### [TEXTE DE LA PAGE]
--------------------

On peut imaginer aussi différents univers se succédant dans le temps... séparés par des big- crunch répétitifs...
théorie rejetée pour l'instant... car il ne semble pas que la quantité de manière présente  soit suffisante... à moins que les trous noirs ( ces lieux de matière si dense et de si grande gravité qui fait qu' aucune information ne peut en sortir) en recèlent plus que prévu...!!

Mais le hasard est-il  concevable devant la beauté et l'harmonie du monde ?
 des couchers de soleils...? des pétales de rose...? des bras des galaxies...?
mais évidement... qu'est-ce que cette beauté ?
La manifestation d'une Transcendance ?  ...de Lois qui nous dépassent ?
ou tout cela n'est-il beau que pour nous même...?
seulement à nous même..?.
et sans signification  aucune pour d'autres êtres...

Notre cerveau ne colore-t-il pas là  quelque chose en lui donnant un sens qui n'existe pas en réalité ?

Même si tout  n'est que hasard  il semble bien que l'univers tende cependant vers l'UN...
et à mesure que la physique a progressé, des phénomènes que l'on croyait distincts ont pu être unifiés:
Newton au 18ème siècle avec la gravitation...la pomme qui tombe c'est comme la lune autour de la terre...

--------------------

### [DONNÉES]

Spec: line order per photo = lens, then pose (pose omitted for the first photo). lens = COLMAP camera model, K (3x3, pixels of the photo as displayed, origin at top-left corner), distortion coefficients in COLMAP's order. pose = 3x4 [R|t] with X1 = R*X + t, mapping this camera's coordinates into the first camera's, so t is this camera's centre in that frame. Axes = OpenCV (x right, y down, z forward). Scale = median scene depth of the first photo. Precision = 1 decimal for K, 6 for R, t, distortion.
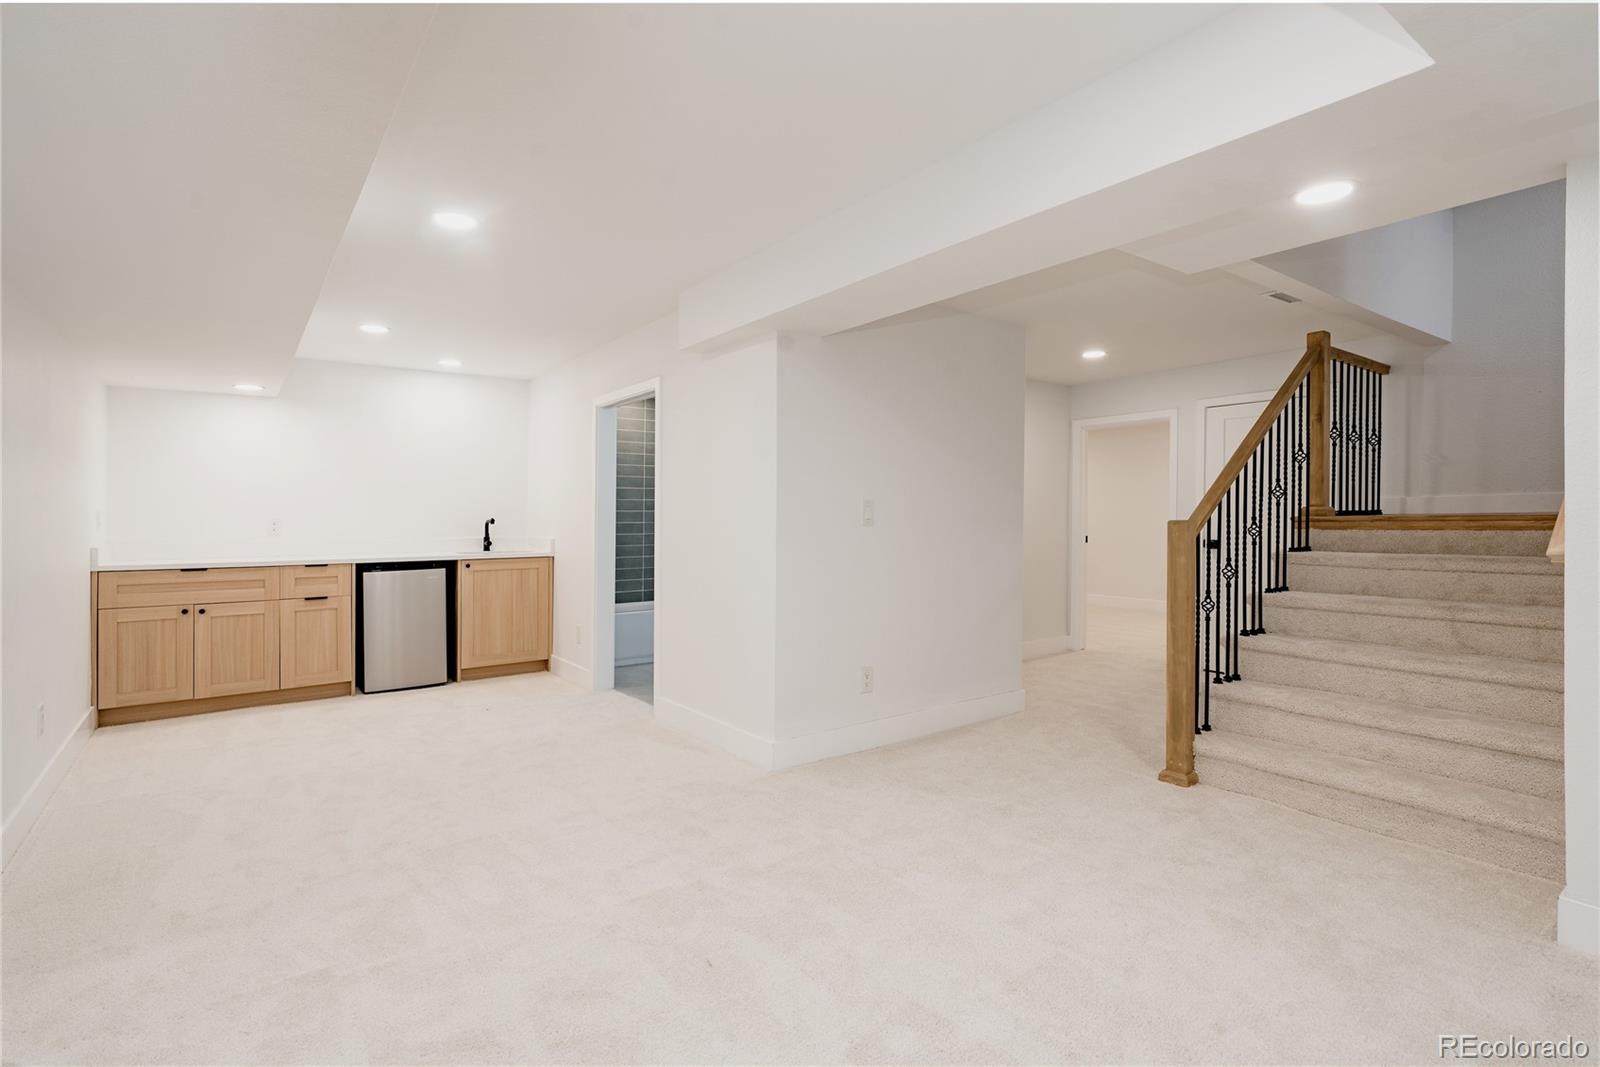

--------------------

### [À FAIRE]
Redonnez mot pour mot le passage du texte sur l'univers et le hasard, depuis « La manifestation d'une » jusqu'à « en réalité ? » inclus.

### [CORRIGÉ]
La manifestation d'une Transcendance ?  ...de Lois qui nous dépassent ?
ou tout cela n'est-il beau que pour nous même...?
seulement à nous même..?.
et sans signification  aucune pour d'autres êtres...

Notre cerveau ne colore-t-il pas là  quelque chose en lui donnant un sens qui n'existe pas en réalité ?